Today’s read sees a return to Anthony Gilbert, an author I have reviewed a few times already this year. The story opens with a mini history of a legal firm named Greatorex Brothers. The firm’s heads, Charles and Richard, disapprove of their half-brother Henry, feeling he is not serious or knowledgeable enough for the profession. Thankfully they think they’ve solved the problem by shoving him into a separate branch of the firm and for the next twenty or so years things go smoothly. Initially we might feel sympathy for Henry, thinking he has been unfairly judged by his half-brothers. Yet an alternative viewpoint coming from Henry’s nephew Avery, swings our sympathies into reverse, finding that Henry to be a self-centred and lazy man, whose success rests on those around him doing all the work while he exudes bewitching charm. Henry has high hopes of marrying a much younger woman called Beverley Carr. Yet he has one problem, namely a woman named Stella. She has been his mistress for 5 years, though for a while he has kept things going out of politeness. He optimistically thinks she will be happy about ending things. Unsurprisingly she is not. Words are said and even a gun is waved around in a threatening fashion. ‘There they were then, two creatures caught in a trap, and surely, surely one of them must die.’ But which one? More widespread infidelity muddies the waters when a case of murder finally emerges and Arthur Crook is called into sort things out.

Overall Thoughts

One of the things which quite intrigued was that although the author was female, her portrayal of infidelity is far more patriarchal. The suffering wives in the story are doormats who justify not calling out their husband’s bad behaviour or are not seen at all. Those who do suggest a sterner view of such behaviour are shown to be nagging and negatively single women. Whilst other female characters are far more ready to sling mud at the woman in the case than the men. The sexual double standard is definitely here in full swing.

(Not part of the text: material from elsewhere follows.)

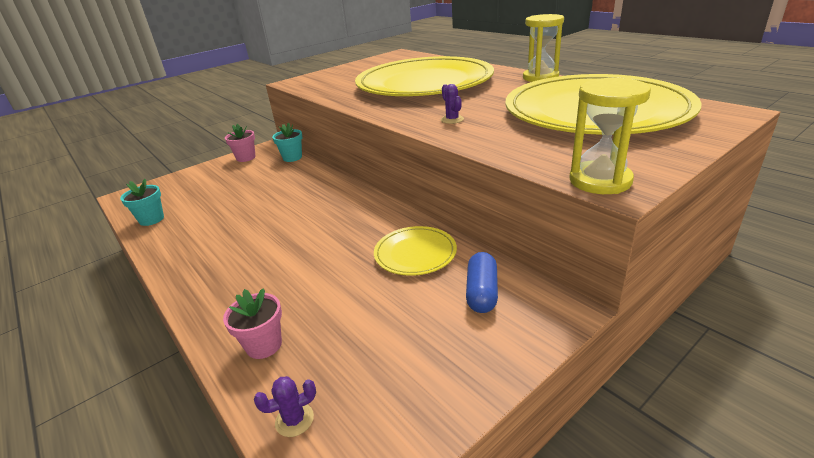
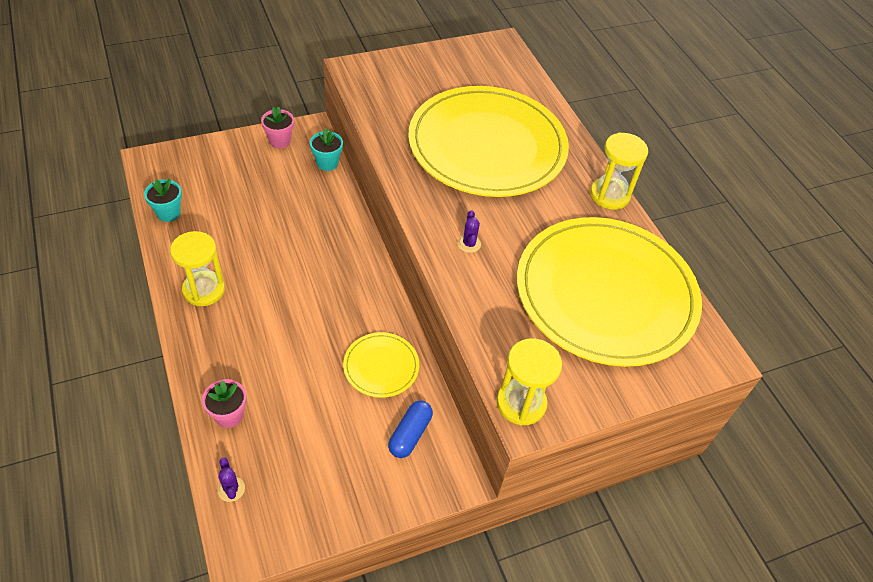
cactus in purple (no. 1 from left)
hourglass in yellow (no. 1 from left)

Characterisation is one of Gilbert’s strengths and I enjoyed how she played with your sympathies, especially with Henry. Unlike in Death Takes a Wife (1959), Arthur Crook, one of Gilbert’s serial sleuths, has an important and significant role to play in the story. He is an entertaining presence and I did crack a smile when one of the characters says that Crook ‘looked like an orang-utan in a chocolate suiting.’ Crook seems to have a bold approach to fashion and a larger than life personality. Having read three Crook mysteries now, I have noticed that before Crook actually enters the story Gilbert includes sentences which almost have Crook taking on a Greek chorus like role towards the events preceding his arrival into the plot and this is a feature which I think works really well. On the surface this seems a simplistic mystery but of course Gilbert had me completely fooled when it came to identifying the culprit. So overall an interesting and entertaining story.

Rating: 4.25/5

Vintage Mystery Scavenger Hunt (Silver Card): Damsel in Distress


  1. Arthur Crook always reminded me, in some way, of John Dickson Carr’s Sir Henry Merrivale. They’re not exactly identical characters, but they would probably get along like a house fire had their paths ever crossed. Interestingly, Gilbert had reportedly somewhat of a crush on Carr and perhaps this influenced her characterization of Crook. Who knows.

    Anyway, I’ll have to dip back into my modest pile of unread Gilbert’s one of these days.

    Liked by 1 person

  2. Glad you’re still enjoying Gilbert. Characterisation is definitely a strength of hers, though this isn’t one I’ve read. She can be pretty conservative in view at times and then at others more liberal – not easy to pigeonhole.